HOW TO COMPLETE THIS TASK:
Copy the entries below exactly. Images do not belong in the copy.

RECORDS FOR THE TASK:
[Start of section]

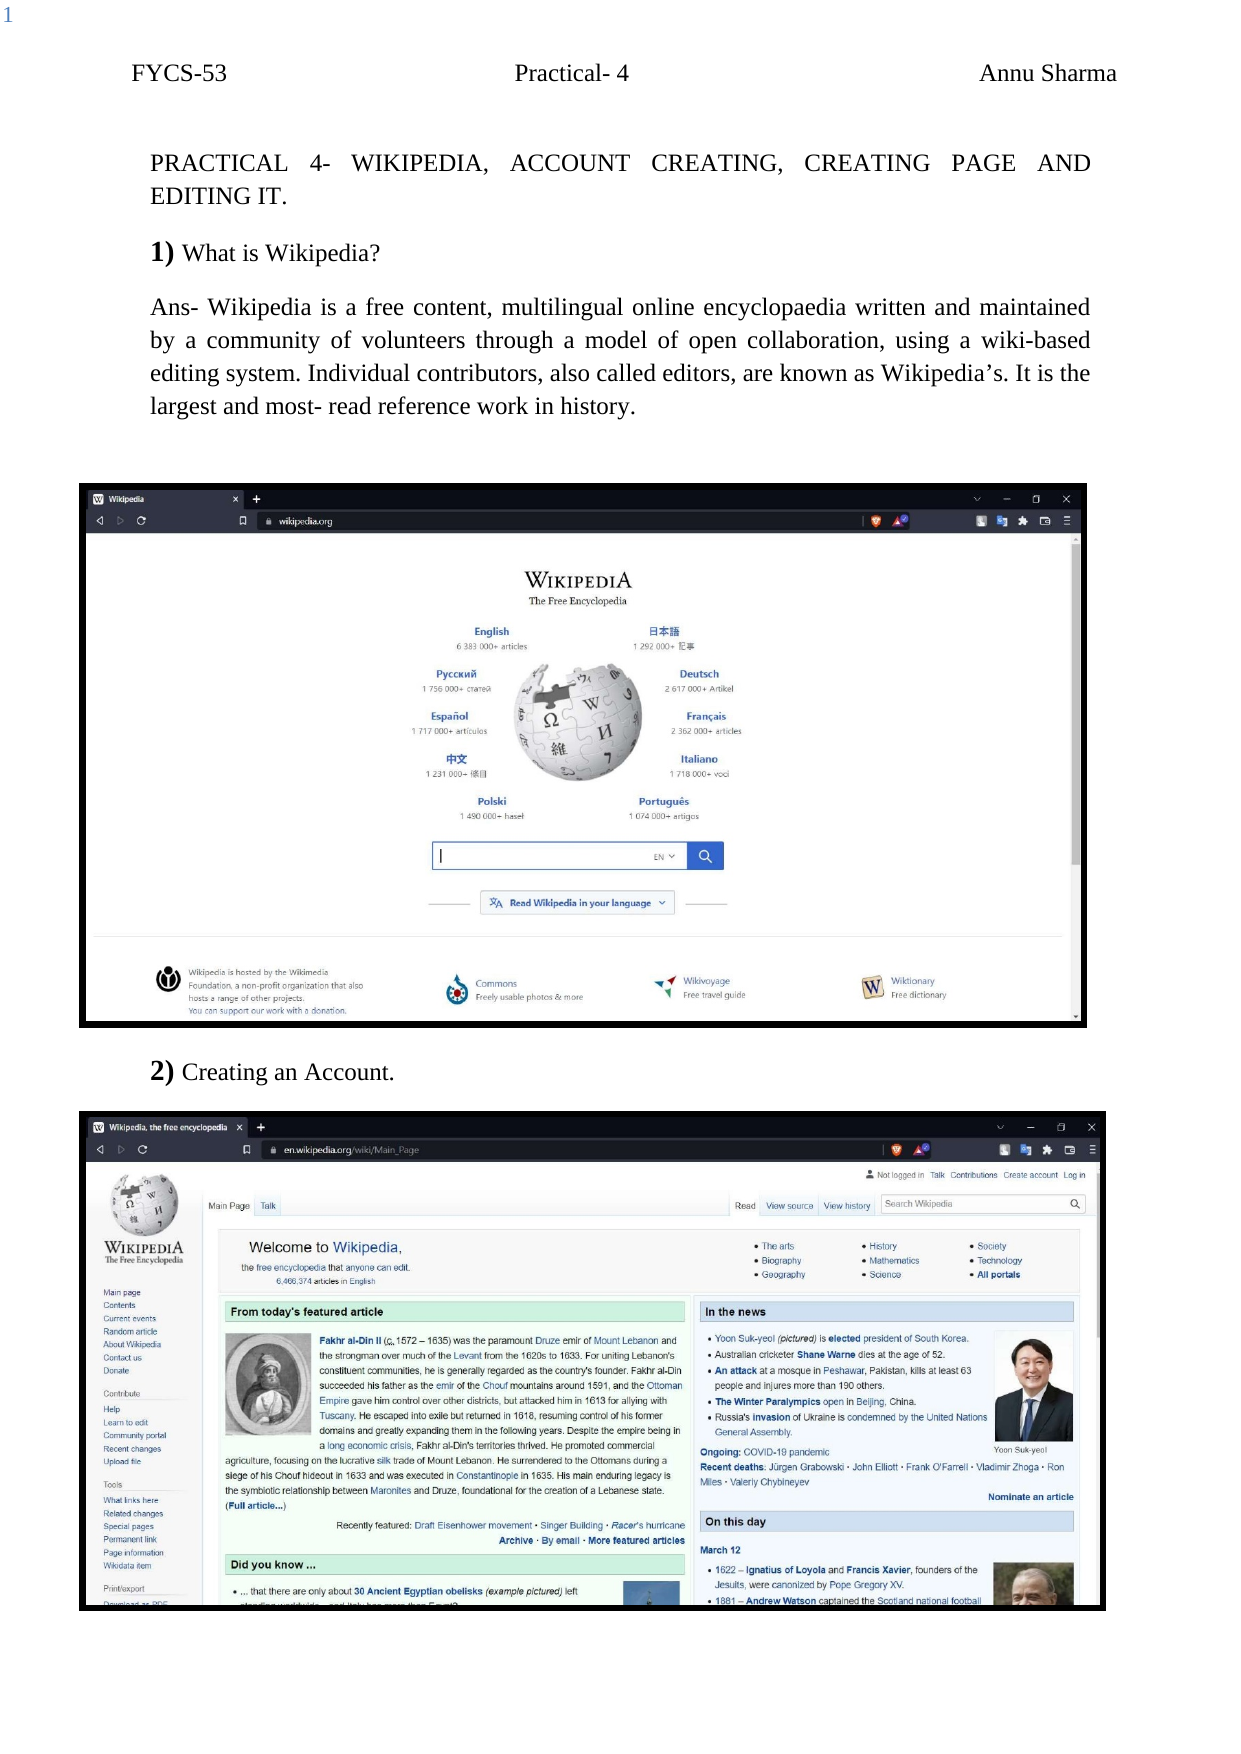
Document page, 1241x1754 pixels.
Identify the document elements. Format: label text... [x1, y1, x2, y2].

text PRACTICAL 4- WIKIPEDIA, ACCOUNT CREATING, CREATING PAGE AND EDITING IT. [150, 148, 1091, 209]
picture [86, 1117, 1100, 1605]
picture [86, 490, 1081, 1021]
text Ans- Wikipedia is a free content, multilingual online encyclopaedia written and maintained by a community of volunteers through a model of open collaboration, using a wiki-based editing system. Individual contributors, also called editors, are known as Wikipedia’s. It is the largest and most- read reference work in history. [150, 292, 1092, 420]
list What is Wikipedia? [150, 234, 1138, 268]
list Creating an Account. [150, 1053, 1138, 1087]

[End of section]

TASK RESPONSE:
Document page, 1241x1754 pixels.
Identify the document elements. Format: label text... [x1, y1, x2, y2].

text PRACTICAL 4- WIKIPEDIA, ACCOUNT CREATING, CREATING PAGE AND EDITING IT. [150, 148, 1091, 209]
picture [86, 1117, 1100, 1605]
picture [86, 490, 1081, 1021]
text Ans- Wikipedia is a free content, multilingual online encyclopaedia written and maintained by a community of volunteers through a model of open collaboration, using a wiki-based editing system. Individual contributors, also called editors, are known as Wikipedia’s. It is the largest and most- read reference work in history. [150, 292, 1092, 420]
list What is Wikipedia? [150, 234, 1138, 268]
list Creating an Account. [150, 1053, 1138, 1087]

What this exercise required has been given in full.